Hattie's Story

On a hot July morning with Lead Belly singing soulfully in the background, lifelong Newark resident Hattie Kreps answered one question: What would you say to PNC Bank about all you’ve been through with your home?

“I’d probably write ‘em a book. We moved into the house in 1950.  My father was a faithful, faithful, faithful borrower all his life.” When Joe Kreps became sick with colon cancer 7 years ago, his only daughter Hattie had just been laid off from her job as a bus driver at Alamo Rental Car in Newark.  She was then 62 years old and had planned to work a few more years to maximize social security – her only source of retirement income – but instead cared for her father through his illness. 

Ms.
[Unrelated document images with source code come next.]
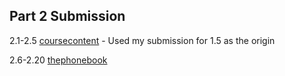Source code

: ## Part 2 Submission

2.1-2.5 [coursecontent](coursecontent)
        - Used my submission for 1.5 as the origin

2.6-2.20 [thephonebook](thephonebook)
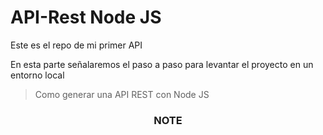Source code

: # API-Rest Node JS
Este es el repo de mi primer API

En esta parte señalaremos el paso a paso para levantar el proyecto en un entorno local

> Como generar una API REST con Node JS

<h3 align="center"><strong>NOTE</strong></h3>

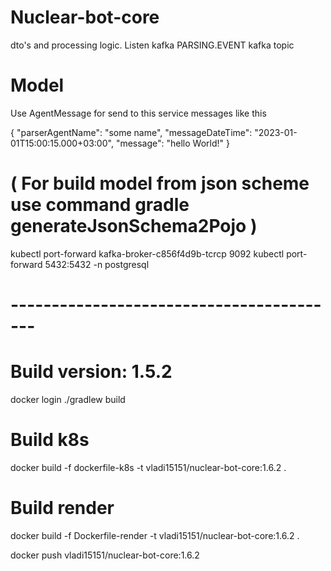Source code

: # Nuclear-bot-core
dto's and processing logic. Listen kafka PARSING.EVENT kafka topic


# Model
Use AgentMessage for send to this service messages like this

{
  "parserAgentName": "some name",
  "messageDateTime": "2023-01-01T15:00:15.000+03:00",
  "message": "hello World!"
}

# ( For build model from json scheme use command  gradle generateJsonSchema2Pojo )

kubectl port-forward kafka-broker-c856f4d9b-tcrcp 9092
kubectl port-forward 5432:5432 -n postgresql

# -----------------------------------------
# Build version: 1.5.2

docker login
./gradlew build
# Build k8s
docker build -f dockerfile-k8s -t  vladi15151/nuclear-bot-core:1.6.2 .
# Build render
docker build -f Dockerfile-render -t vladi15151/nuclear-bot-core:1.6.2 .

docker push vladi15151/nuclear-bot-core:1.6.2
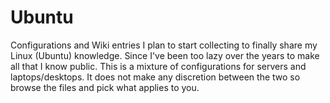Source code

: # Ubuntu

Configurations and Wiki entries I plan to start collecting to finally share my Linux (Ubuntu) knowledge.  Since I've been too lazy over the years to make all that I know public.  This is a mixture of configurations for servers and laptops/desktops.  It does not make any discretion between the two so browse the files and pick what applies to you.
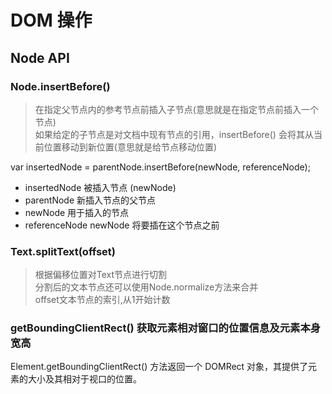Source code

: # DOM 操作  

## Node API

### Node.insertBefore()  

> 在指定父节点内的参考节点前插入子节点(意思就是在指定节点前插入一个节点)  
> 如果给定的子节点是对文档中现有节点的引用，insertBefore() 会将其从当前位置移动到新位置(意思就是给节点移动位置)  

var insertedNode = parentNode.insertBefore(newNode, referenceNode);

* insertedNode 被插入节点 (newNode)
* parentNode 新插入节点的父节点
* newNode 用于插入的节点
* referenceNode newNode 将要插在这个节点之前  

### Text.splitText(offset)  

> 根据偏移位置对Text节点进行切割  
> 分割后的文本节点还可以使用Node.normalize方法来合并  
> offset文本节点的索引,从1开始计数  

### getBoundingClientRect()  获取元素相对窗口的位置信息及元素本身宽高

Element.getBoundingClientRect() 方法返回一个 DOMRect 对象，其提供了元素的大小及其相对于视口的位置。
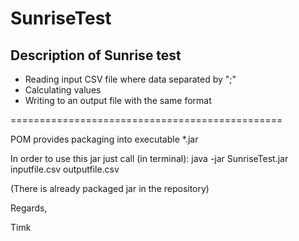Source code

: # SunriseTest

Description of Sunrise test
-------------

- Reading input CSV file where data separated by ";"
- Calculating values 
- Writing to an output file with the same format

===============================================

POM provides packaging into executable *.jar

In order to use this jar just call (in terminal):
java -jar SunriseTest.jar inputfile.csv outputfile.csv

(There is already packaged jar in the repository)

Regards,

Timk




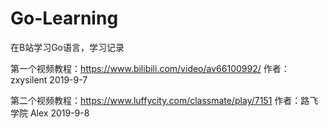 # Go-Learning
在B站学习Go语言，学习记录

第一个视频教程：https://www.bilibili.com/video/av66100992/   作者：zxysilent   2019-9-7

第二个视频教程：https://www.luffycity.com/classmate/play/7151   作者：路飞学院 Alex 2019-9-8

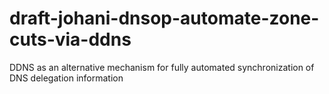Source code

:# draft-johani-dnsop-automate-zone-cuts-via-ddns
DDNS as an alternative mechanism for fully automated synchronization of DNS delegation information
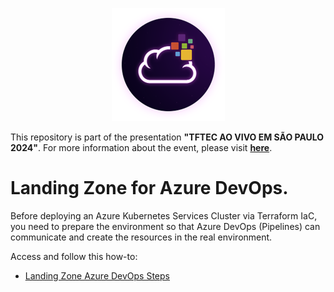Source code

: <p align="center">
<img src="assets/images/unicast_logo.png">
</p>

This repository is part of the presentation **"TFTEC AO VIVO EM SÃO PAULO 2024"**. For more information about the event, please visit [**here**](https://www.tftec.com.br/tftecaovivo-2024/).

# Landing Zone for Azure DevOps.

Before deploying an Azure Kubernetes Services Cluster via Terraform IaC, you need to prepare the environment so that Azure DevOps (Pipelines) can communicate and create the resources in the real environment.

Access and follow this how-to: 

- [Landing Zone Azure DevOps Steps](https://github.com/asilvajunior/tftec-terraform-aovivo-24/blob/main/02-Create-ADO-Pipelines/Landing_Zone_ADO.txt)
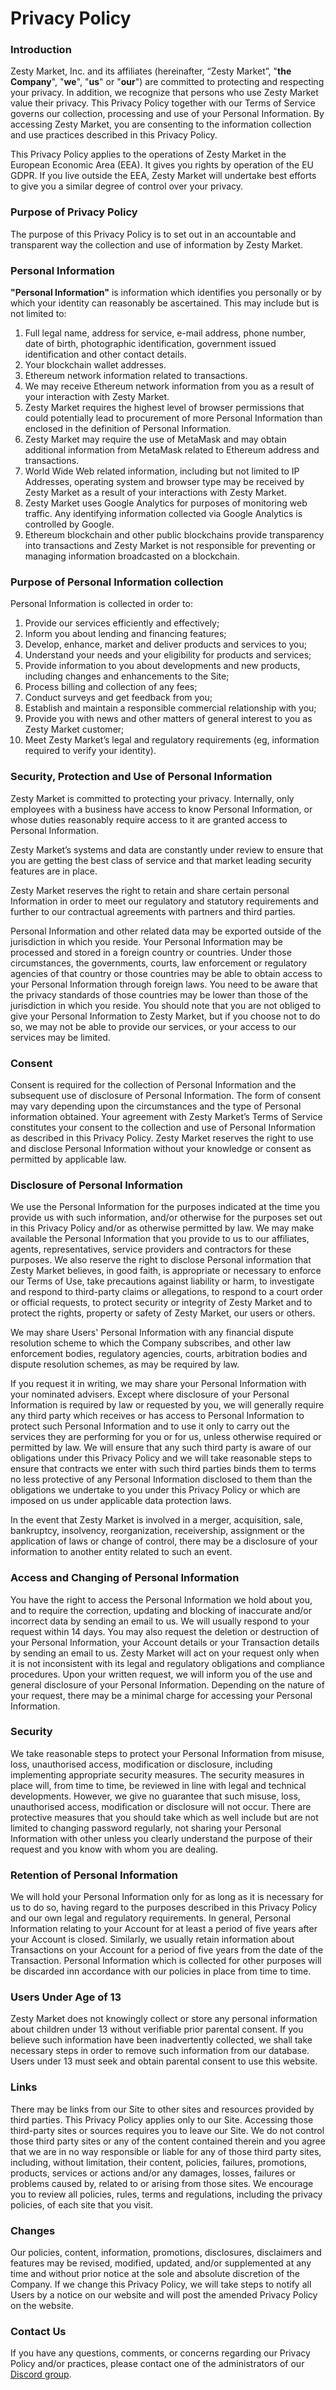 # Privacy Policy

### Introduction

Zesty Market, Inc. and its affiliates \(hereinafter, “Zesty Market”, "**the Company**", "**we**", "**us**" or "**our**"\) are committed to protecting and respecting your privacy. In addition, we recognize that persons who use Zesty Market value their privacy. This Privacy Policy together with our Terms of Service governs our collection, processing and use of your Personal Information. By accessing Zesty Market, you are consenting to the information collection and use practices described in this Privacy Policy.

This Privacy Policy applies to the operations of Zesty Market in the European Economic Area \(EEA\). It gives you rights by operation of the EU GDPR. If you live outside the EEA, Zesty Market will undertake best efforts to give you a similar degree of control over your privacy.

### Purpose of Privacy Policy

The purpose of this Privacy Policy is to set out in an accountable and transparent way the collection and use of information by Zesty Market.

### Personal Information

**"Personal Information"** is information which identifies you personally or by which your identity can reasonably be ascertained. This may include but is not limited to:

1. Full legal name, address for service, e-mail address, phone number, date of birth, photographic identification, government issued identification and other contact details.
2. Your blockchain wallet addresses.
3. Ethereum network information related to transactions.
4. We may receive Ethereum network information from you as a result of your interaction with Zesty Market.
5. Zesty Market requires the highest level of browser permissions that could potentially lead to procurement of more Personal Information than enclosed in the definition of Personal Information.
6. Zesty Market may require the use of MetaMask and may obtain additional information from MetaMask related to Ethereum address and transactions.
7. World Wide Web related information, including but not limited to IP Addresses, operating system and browser type may be received by Zesty Market as a result of your interactions with Zesty Market.
8. Zesty Market uses Google Analytics for purposes of monitoring web traffic. Any identifying information collected via Google Analytics is controlled by Google.
9. Ethereum blockchain and other public blockchains provide transparency into transactions and Zesty Market is not responsible for preventing or managing information broadcasted on a blockchain.

### Purpose of Personal Information collection

Personal Information is collected in order to:

1. Provide our services efficiently and effectively;
2. Inform you about lending and financing features;
3. Develop, enhance, market and deliver products and services to you;
4. Understand your needs and your eligibility for products and services;
5. Provide information to you about developments and new products, including changes and enhancements to the Site;
6. Process billing and collection of any fees;
7. Conduct surveys and get feedback from you;
8. Establish and maintain a responsible commercial relationship with you;
9. Provide you with news and other matters of general interest to you as Zesty Market customer;
10. Meet Zesty Market’s legal and regulatory requirements \(eg, information required to verify your identity\).

### Security, Protection and Use of Personal Information

Zesty Market is committed to protecting your privacy. Internally, only employees with a business have access to know Personal Information, or whose duties reasonably require access to it are granted access to Personal Information.

Zesty Market’s systems and data are constantly under review to ensure that you are getting the best class of service and that market leading security features are in place.

Zesty Market reserves the right to retain and share certain personal Information in order to meet our regulatory and statutory requirements and further to our contractual agreements with partners and third parties.

Personal Information and other related data may be exported outside of the jurisdiction in which you reside. Your Personal Information may be processed and stored in a foreign country or countries. Under those circumstances, the governments, courts, law enforcement or regulatory agencies of that country or those countries may be able to obtain access to your Personal Information through foreign laws. You need to be aware that the privacy standards of those countries may be lower than those of the jurisdiction in which you reside. You should note that you are not obliged to give your Personal Information to Zesty Market, but if you choose not to do so, we may not be able to provide our services, or your access to our services may be limited.

### Consent

Consent is required for the collection of Personal Information and the subsequent use of disclosure of Personal Information. The form of consent may vary depending upon the circumstances and the type of Personal information obtained. Your agreement with Zesty Market’s Terms of Service constitutes your consent to the collection and use of Personal Information as described in this Privacy Policy. Zesty Market reserves the right to use and disclose Personal Information without your knowledge or consent as permitted by applicable law.

### Disclosure of Personal Information

We use the Personal Information for the purposes indicated at the time you provide us with such information, and/or otherwise for the purposes set out in this Privacy Policy and/or as otherwise permitted by law. We may make available the Personal Information that you provide to us to our affiliates, agents, representatives, service providers and contractors for these purposes. We also reserve the right to disclose Personal information that Zesty Market believes, in good faith, is appropriate or necessary to enforce our Terms of Use, take precautions against liability or harm, to investigate and respond to third-party claims or allegations, to respond to a court order or official requests, to protect security or integrity of Zesty Market and to protect the rights, property or safety of Zesty Market, our users or others.

We may share Users' Personal Information with any financial dispute resolution scheme to which the Company subscribes, and other law enforcement bodies, regulatory agencies, courts, arbitration bodies and dispute resolution schemes, as may be required by law.

If you request it in writing, we may share your Personal Information with your nominated advisers. Except where disclosure of your Personal Information is required by law or requested by you, we will generally require any third party which receives or has access to Personal Information to protect such Personal Information and to use it only to carry out the services they are performing for you or for us, unless otherwise required or permitted by law. We will ensure that any such third party is aware of our obligations under this Privacy Policy and we will take reasonable steps to ensure that contracts we enter with such third parties binds them to terms no less protective of any Personal Information disclosed to them than the obligations we undertake to you under this Privacy Policy or which are imposed on us under applicable data protection laws.

In the event that Zesty Market is involved in a merger, acquisition, sale, bankruptcy, insolvency, reorganization, receivership, assignment or the application of laws or change of control, there may be a disclosure of your information to another entity related to such an event.

### Access and Changing of Personal Information

You have the right to access the Personal Information we hold about you, and to require the correction, updating and blocking of inaccurate and/or incorrect data by sending an email to us. We will usually respond to your request within 14 days. You may also request the deletion or destruction of your Personal Information, your Account details or your Transaction details by sending an email to us. Zesty Market will act on your request only when it is not inconsistent with its legal and regulatory obligations and compliance procedures. Upon your written request, we will inform you of the use and general disclosure of your Personal Information. Depending on the nature of your request, there may be a minimal charge for accessing your Personal Information.

### Security

We take reasonable steps to protect your Personal Information from misuse, loss, unauthorised access, modification or disclosure, including implementing appropriate security measures. The security measures in place will, from time to time, be reviewed in line with legal and technical developments. However, we give no guarantee that such misuse, loss, unauthorised access, modification or disclosure will not occur. There are protective measures that you should take which as well include but are not limited to changing password regularly, not sharing your Personal Information with other unless you clearly understand the purpose of their request and you know with whom you are dealing.

### Retention of Personal Information

We will hold your Personal Information only for as long as it is necessary for us to do so, having regard to the purposes described in this Privacy Policy and our own legal and regulatory requirements. In general, Personal Information relating to your Account for at least a period of five years after your Account is closed. Similarly, we usually retain information about Transactions on your Account for a period of five years from the date of the Transaction. Personal Information which is collected for other purposes will be discarded inn accordance with our policies in place from time to time.

### Users Under Age of 13

Zesty Market does not knowingly collect or store any personal information about children under 13 without verifiable prior parental consent. If you believe such information have been inadvertently collected, we shall take necessary steps in order to remove such information from our database. Users under 13 must seek and obtain parental consent to use this website.

### Links

There may be links from our Site to other sites and resources provided by third parties. This Privacy Policy applies only to our Site. Accessing those third-party sites or sources requires you to leave our Site. We do not control those third party sites or any of the content contained therein and you agree that we are in no way responsible or liable for any of those third party sites, including, without limitation, their content, policies, failures, promotions, products, services or actions and/or any damages, losses, failures or problems caused by, related to or arising from those sites. We encourage you to review all policies, rules, terms and regulations, including the privacy policies, of each site that you visit.

### Changes

Our policies, content, information, promotions, disclosures, disclaimers and features may be revised, modified, updated, and/or supplemented at any time and without prior notice at the sole and absolute discretion of the Company. If we change this Privacy Policy, we will take steps to notify all Users by a notice on our website and will post the amended Privacy Policy on the website.

### Contact Us

If you have any questions, comments, or concerns regarding our Privacy Policy and/or practices, please contact one of the administrators of our [Discord group](https://discord.com/invite/hSXTGvAcSs).

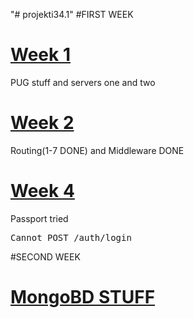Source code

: "# projekti34.1" 
#FIRST WEEK 
# [Week 1 ](https://github.com/muhro/projekti34.1/tree/master/firstWeek/week1) 
PUG stuff and servers one and two

# [Week 2](https://github.com/muhro/projekti34.1/tree/master/firstWeek/week2) 
Routing(1-7 DONE) and Middleware DONE

# [Week 4](https://github.com/muhro/projekti34.1/tree/master/firstWeek/week4) 
Passport tried 
	<pre>Cannot POST /auth/login</pre>
	
	
#SECOND WEEK 
# [MongoBD STUFF](https://github.com/muhro/projekti34.1/tree/master/secondWeek/week4) 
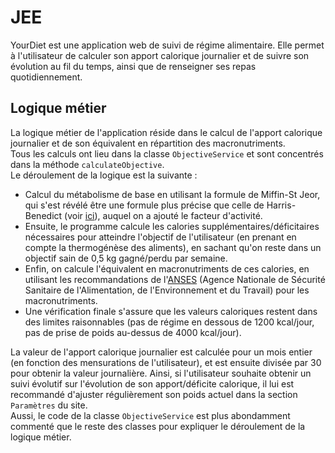 # JEE

YourDiet est une application web de suivi de régime alimentaire. Elle permet à l'utilisateur de calculer son apport calorique journalier et de suivre son évolution au fil du temps, ainsi que de renseigner ses repas quotidiennement.  

## Logique métier

La logique métier de l'application réside dans le calcul de l'apport calorique journalier et de son équivalent en répartition des macronutriments.  
Tous les calculs ont lieu dans la classe `ObjectiveService` et sont concentrés dans la méthode `calculateObjective`.  
Le déroulement de la logique est la suivante :

- Calcul du métabolisme de base en utilisant la formule de Miffin-St Jeor, qui s'est révélé être une formule plus précise que celle de Harris-Benedict (voir [ici](https://www.jandonline.org/article/S0002-8223(05)00149-5/abstract)), auquel on a ajouté le facteur d'activité.  
- Ensuite, le programme calcule les calories supplémentaires/déficitaires nécessaires pour atteindre l'objectif de l'utilisateur (en prenant en compte la thermogénèse des aliments), en sachant qu'on reste dans un objectif sain de 0,5 kg gagné/perdu par semaine.  
- Enfin, on calcule l'équivalent en macronutriments de ces calories, en utilisant les recommandations de l'[ANSES](https://www.anses.fr/fr/system/files/NUT2012SA0103Ra-2.pdf) (Agence Nationale de Sécurité Sanitaire de l'Alimentation, de l'Environnement et du Travail) pour les macronutriments.  
- Une vérification finale s'assure que les valeurs caloriques restent dans des limites raisonnables (pas de régime en dessous de 1200 kcal/jour, pas de prise de poids au-dessus de 4000 kcal/jour).

La valeur de l'apport calorique journalier est calculée pour un mois entier (en fonction des mensurations de l'utilisateur), et est ensuite divisée par 30 pour obtenir la valeur journalière. Ainsi, si l'utilisateur souhaite obtenir un suivi évolutif sur l'évolution de son apport/déficite calorique, il lui est recommandé d'ajuster régulièrement son poids actuel dans la section `Paramètres` du site.  
Aussi, le code de la classe `ObjectiveService` est plus abondamment commenté que le reste des classes pour expliquer le déroulement de la logique métier.
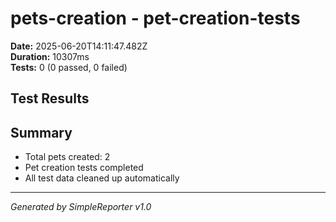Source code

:# pets-creation - pet-creation-tests

**Date:** 2025-06-20T14:11:47.482Z  
**Duration:** 10307ms  
**Tests:** 0 (0 passed, 0 failed)

## Test Results



## Summary

- Total pets created: 2
- Pet creation tests completed
- All test data cleaned up automatically

---
*Generated by SimpleReporter v1.0*
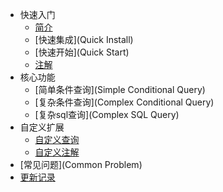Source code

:- 快速入门
  - [简介](README)
  - [快速集成](Quick Install)
  - [快速开始](Quick Start)
  - [注解](Annotation)
- 核心功能
  - [简单条件查询](Simple Conditional Query)
  - [复杂条件查询](Complex Conditional Query)
  - [复杂sql查询](Complex SQL Query)
- 自定义扩展
  - [自定义查询]()
  - [自定义注解]()
- [常见问题](Common Problem)
- [更新记录](UPDATELOG)
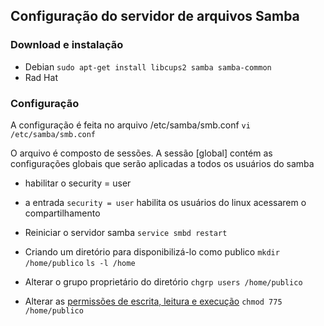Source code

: ## Configuração do servidor de arquivos Samba

### Download e instalação
- Debian
	`sudo apt-get install libcups2 samba samba-common`
- Rad Hat

### Configuração
A configuração é feita no arquivo /etc/samba/smb.conf
	`vi /etc/samba/smb.conf`
	
O arquivo é composto de sessões. A sessão [global] contém as configurações globais que serão aplicadas a todos os usuários do samba
- habilitar o security = user
- a entrada `security = user` habilita os usuários do linux acessarem o compartilhamento

- Reiniciar o servidor samba `service smbd restart`
- Criando um diretório para disponibilizá-lo como publico
	`mkdir /home/publico`
	`ls -l /home`
- Alterar o grupo proprietário do diretório
	`chgrp users /home/publico`
	
- Alterar as [permissões de escrita, leitura e execução](https://github.com/JonesQuito/ScriptsDBA/blob/master/SO/tutoriais/security-linux/permissoes.md)
	`chmod 775 /home/publico`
Kreps took over the mortgage payments on the family home. The year following her father’s death, Ms. Kreps became sick herself and let go of any thought of going back to work. Knowing house payments would be a struggle, she made calls to the lender for 6 weeks, morning, noon, and night to discuss lower payments but never got a returned call.  Despite help from her family, Ms. Kreps fell behind on her bills. “PNC has never worked with me. Never, ever.” 

What follows next is a series of 3 foreclosure proceedings, 2 court hearings, 2 sheriff sales, bloated attorney fees, and backroom deals.  Finally, in August 2011 PNC returned a mortgage payment to Ms. Kreps with a letter stating this payment would not keep her out of foreclosure.  She had received letters like this previously (though not with a returned check), but had never been notified she was in fact in foreclosure.  She contacted the lender who explained the home had been in foreclosure for 3 years at that point. Ms. Kreps gave up fighting for her home.  “The first 2 sheriff sales I cried and I fought, but finally I told my son, ‘I’m through crying.’” The Hillside Avenue house where Ms. Kreps raised her 3 children is now for sale; no eviction notice has yet been served. 

This nearly 70-year-old great-grandmother wants her story to be told to everyone who will listen in the hope that it will help to fix this broken system. “They can bail out big corporations but can’t bail out little homeowners.  We’re the ones that keep the economy going!” Ms. Kreps was 5 years old when she moved to Newark from South Carolina.  She reminisced about summers on the farm back home where she and her grandmother would go for early morning walks through their garden.  Gathering up the hems of their dresses, they would collect okra, collard greens, tomatoes, and peas for freezing and canning so the family could survive on barter and just a few pennies for food.  “If we went back to the old days we could make it.  We wouldn’t need corporations.  It takes the older people, who really know how to do it.  We could bring the corporations to their knees.”

Hattie Rose Kreps – a member of the New Jersey Home Defender’s League – stands with thousands of other families across the country who are demanding accountability from our elected lawmakers whose lax regulations have enabled big banks like PNC to profit off of struggling homeowners.